What about behavioral “addictions” like sex and gambling?
Fist of all, if you’re going to call those things “addictions,” then basically anything that anyone finds enjoyable enough to prioritize over loved ones or important responsibilities qualifies as an “addiction.” If you must use that label, then the primary difference between so-called behavioral “addictions” like sex and gambling and chemical addictions like drugs and alcohol is that chemically-addicted people need to quit with medical supervision so that quitting doesn’t kill them.
Why does traditional “rehab” have such a high failure rate?
Unless you’re going to literally put bars between a person and his/her addiction (which isn’t a bad idea for intractable addicts like, perhaps, actress Lindsay Lohan), you’re unlikely to talk someone into quitting something that he/she prefers over his/her career, his/her family, even his/her very life. And if/when the person chooses to value those other things/people over the addiction, he/she probably won’t need all that much talking/convincing (as evidenced by the huge numbers of people who’ve successfully quit and remained sober without traditional “rehab”) — what he/she will probably mostly need at that point is medical assistance with the physiological repercussions of quitting.
And finally, as Bill O’Reilly asked me on television last week, what’s our societal responsibility, if any, to addicted people?
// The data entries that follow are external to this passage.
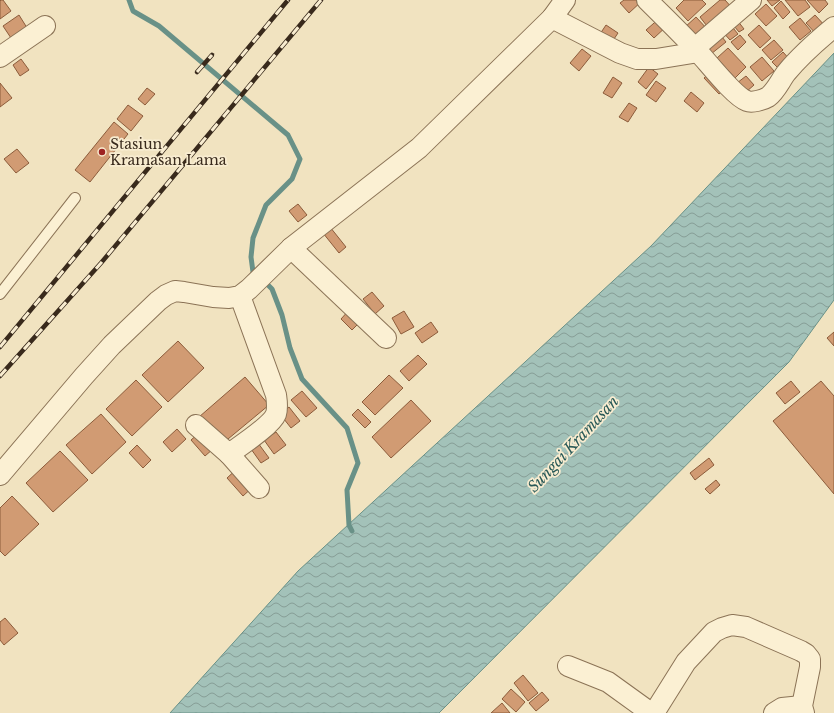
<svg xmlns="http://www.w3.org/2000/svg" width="834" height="713" viewBox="0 0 834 713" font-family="'Libre Baskerville',serif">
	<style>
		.water { fill: url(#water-waves); stroke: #699187 }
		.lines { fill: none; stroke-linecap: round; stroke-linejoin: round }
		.stream { stroke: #699187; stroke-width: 5 }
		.building { fill: #d19b73; stroke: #8c5c3b }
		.service-casing { stroke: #8b7356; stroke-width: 12 }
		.minor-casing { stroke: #8b7356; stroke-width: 22 }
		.service { stroke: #fbf0d3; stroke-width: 10 }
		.minor { stroke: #fbf0d3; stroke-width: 20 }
		.rail-casing { stroke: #392a1c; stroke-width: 4.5 }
		.rail { stroke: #f8ecd0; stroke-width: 3; stroke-dasharray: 9; stroke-linecap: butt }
		.poi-dot { fill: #9e2322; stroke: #f8ecd0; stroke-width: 1.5 }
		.labels { text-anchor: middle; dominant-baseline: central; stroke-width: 3.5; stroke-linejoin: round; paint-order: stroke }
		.poi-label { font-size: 14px; fill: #392a1c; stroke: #f8ecd0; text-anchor: start }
		.water-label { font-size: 15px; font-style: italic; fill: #2a5a58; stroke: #f8ecd0 }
	</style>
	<defs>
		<pattern id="water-waves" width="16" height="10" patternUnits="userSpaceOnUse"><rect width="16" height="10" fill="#a3c2b9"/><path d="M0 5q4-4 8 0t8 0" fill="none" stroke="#869e96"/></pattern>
	</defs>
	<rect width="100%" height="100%" fill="#f1e3c0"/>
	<path class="water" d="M834 53V300L789 362 439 713H170L298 571 651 246Z"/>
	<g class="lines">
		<g class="stream">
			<path d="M129 0 133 11 159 26 288 135 300 159 292 179 266 205 253 238 251 257 253 272 256 275"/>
			<path d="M264 281 272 289 282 315 290 348 302 379 347 428 358 463 347 490 349 525 352 531"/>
		</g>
	</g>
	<g class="building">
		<path d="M1 0H3L11 11 0 19V1Z"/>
		<path d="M624 0H643L629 13 620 3Z"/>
		<path d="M684 0H702L706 4 688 21 676 8Z"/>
		<path d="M720 0H725L734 10 710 30 700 17Z"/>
		<path d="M767 0H780L772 6Z"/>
		<path d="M785 0H805L810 7 798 16Z"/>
		<path d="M807 0H825L828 4 819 13Z"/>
		<path d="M781 1 790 12 783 19 774 8Z"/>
		<path d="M766 4 777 16 766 26 755 14Z"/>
		<path d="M19 15 29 31 13 41 3 26Z"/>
		<path d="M815 15 827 28 818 36 806 23Z"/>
		<path d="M734 16 744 29 739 32 729 20Z"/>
		<path d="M661 17 668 25 654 38 646 30Z"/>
		<path d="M696 17 709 31 697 42 684 28Z"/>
		<path d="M800 18 811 31 800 40 789 27Z"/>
		<path d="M729 23 738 34 730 40 721 30Z"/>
		<path d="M606 25 618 33 612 42 600 34Z"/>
		<path d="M759 25 771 38 760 48 748 35Z"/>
		<path d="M718 32 726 42 711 54 703 44Z"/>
		<path d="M740 35 746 42 738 50 731 42Z"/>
		<path d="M774 40 783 50 771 60 762 50Z"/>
		<path d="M728 48 746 67 735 78 717 58Z"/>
		<path d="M582 49 591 56 579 71 570 63Z"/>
		<path d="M783 52 791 61 781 71 772 62Z"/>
		<path d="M762 57 774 71 762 81 750 67Z"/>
		<path d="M21 59 29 70 20 76 13 65Z"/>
		<path d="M649 67 658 74 646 89 638 82Z"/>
		<path d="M711 72 726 88 719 94 704 78Z"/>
		<path d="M746 76 754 85 746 92 737 83Z"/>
		<path d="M613 77 622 83 612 98 603 93Z"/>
		<path d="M656 81 666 88 656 102 646 95Z"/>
		<path d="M0 83 12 98 0 107Z"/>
		<path d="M147 88 155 94 145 105 138 99Z"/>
		<path d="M691 92 704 103 697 112 684 101Z"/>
		<path d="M629 103 637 108 628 122 619 117Z"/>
		<path d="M128 105 143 116 131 131 117 119Z"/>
		<path d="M114 122 128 134 90 182 75 170Z"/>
		<path d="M17 149 29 163 16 173 4 159Z"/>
		<path d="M298 204 307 215 298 222 289 211Z"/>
		<path d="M330 227 346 247 339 253 323 233Z"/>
		<path d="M372 292 384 306 375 314 363 299Z"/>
		<path d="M350 309 362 320 352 330 341 319Z"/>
		<path d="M404 311 414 327 401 334 392 318Z"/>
		<path d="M431 322 438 332 422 343 415 333Z"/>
		<path d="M834 332V346L827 338Z"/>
		<path d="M178 341 204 368 168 402 142 375Z"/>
		<path d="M418 355 427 364 409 381 400 371Z"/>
		<path d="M389 375 403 388 375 415 362 402Z"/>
		<path d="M245 377 269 405 222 444 199 417Z"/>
		<path d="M136 380 162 407 132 436 106 409Z"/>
		<path d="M791 381 800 392 785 404 776 393Z"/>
		<path d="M821 381 834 396V494L773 421Z"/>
		<path d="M302 391 317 408 306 417 291 400Z"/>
		<path d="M411 400 431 421 391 458 372 437Z"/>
		<path d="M289 407 300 421 291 428 280 414Z"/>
		<path d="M358 409 371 422 365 428 352 415Z"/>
		<path d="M101 414 126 442 92 474 66 445Z"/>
		<path d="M177 429 186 439 172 452 163 442Z"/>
		<path d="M276 432 286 445 274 454 264 440Z"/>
		<path d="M199 433 213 449 205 456 191 440Z"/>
		<path d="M258 443 269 458 261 463 251 449Z"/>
		<path d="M137 445 151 460 143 468 129 453Z"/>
		<path d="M60 451 88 480 53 512 26 483Z"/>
		<path d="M709 458 714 465 695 480 690 473Z"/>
		<path d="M239 467 255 485 243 496 227 478Z"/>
		<path d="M716 480 720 485 710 494 705 489Z"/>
		<path d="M12 496 39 524 5 556 0 551V508Z"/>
		<path d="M5 618 18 633 4 645 0 640V622Z"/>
		<path d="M523 675 538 693 528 701 514 683Z"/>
		<path d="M511 689 525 702 516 712 502 699Z"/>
		<path d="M542 692 549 700 536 711 529 703Z"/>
		<path d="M502 703 510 713H491Z"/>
	</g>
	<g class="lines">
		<g class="service-casing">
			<path id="service" d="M0 294 75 198"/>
		</g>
		<g class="minor-casing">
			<g id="minor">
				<path d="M647 0C665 18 683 35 700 54 710 65 735 97 747 101 752 103 763 100 768 97 776 91 780 81 786 73 800 56 817 41 834 27"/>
				<path d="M552 18 565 0"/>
				<path d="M695 48 751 0"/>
				<path d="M0 57 45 26"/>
				<path d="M291 248 386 338"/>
				<path d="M196 425 229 454C240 446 272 425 276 414 278 407 277 402 276 395L240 296"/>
				<path d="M229 454 259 488"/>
				<path d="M0 475 84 376 112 345 158 301 166 295 175 291 184 292 213 297 229 298 240 296 249 289 291 248 419 148 552 18 620 53 637 59H656L699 52"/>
				<path d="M568 666 608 682 651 713"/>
				<path d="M654 713 686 662 714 632 722 628 732 625 746 627 801 651 806 654 810 659V667L802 706 804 713"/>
				<path d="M774 713 782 708 802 706"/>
			</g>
		</g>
		<use href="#service" class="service"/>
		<use href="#minor" class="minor"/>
		<g class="rail-casing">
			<g id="rail">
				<path d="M197 72 212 55"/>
				<path d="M0 347 288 0"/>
				<path d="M0 376 101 263 321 0"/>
			</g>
		</g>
		<use href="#rail" class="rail"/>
	</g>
	<circle class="poi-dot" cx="102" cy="152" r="4"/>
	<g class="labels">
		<g class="poi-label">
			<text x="110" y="144">Stasiun<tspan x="110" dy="16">Kramasan Lama</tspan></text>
		</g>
		<g class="water-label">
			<text transform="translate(573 444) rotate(-47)">Sungai Kramasan</text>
		</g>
	</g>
</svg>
First and foremost, our responsibility is to protect innocent people who could be damaged by addicts’ drug-seeking/using behaviors. And secondly, our responsibility is to make it hard to commit drug crimes (and increasingly hard to commit subsequent drug crimes). You don’t get less of something by making it easier to do (contrary to what Tony Bennett rather ignorantly suggested while eulogizing fellow singer Whitney Houston last week). And believe me, if you think we have an addiction problem in America now, and if you think we’re not collectively being productive enough to pay our national bills now, then for all of the reasons given above, you don’t ever want to live in a society wherein most people experiment substantially with recreational drugs early in life.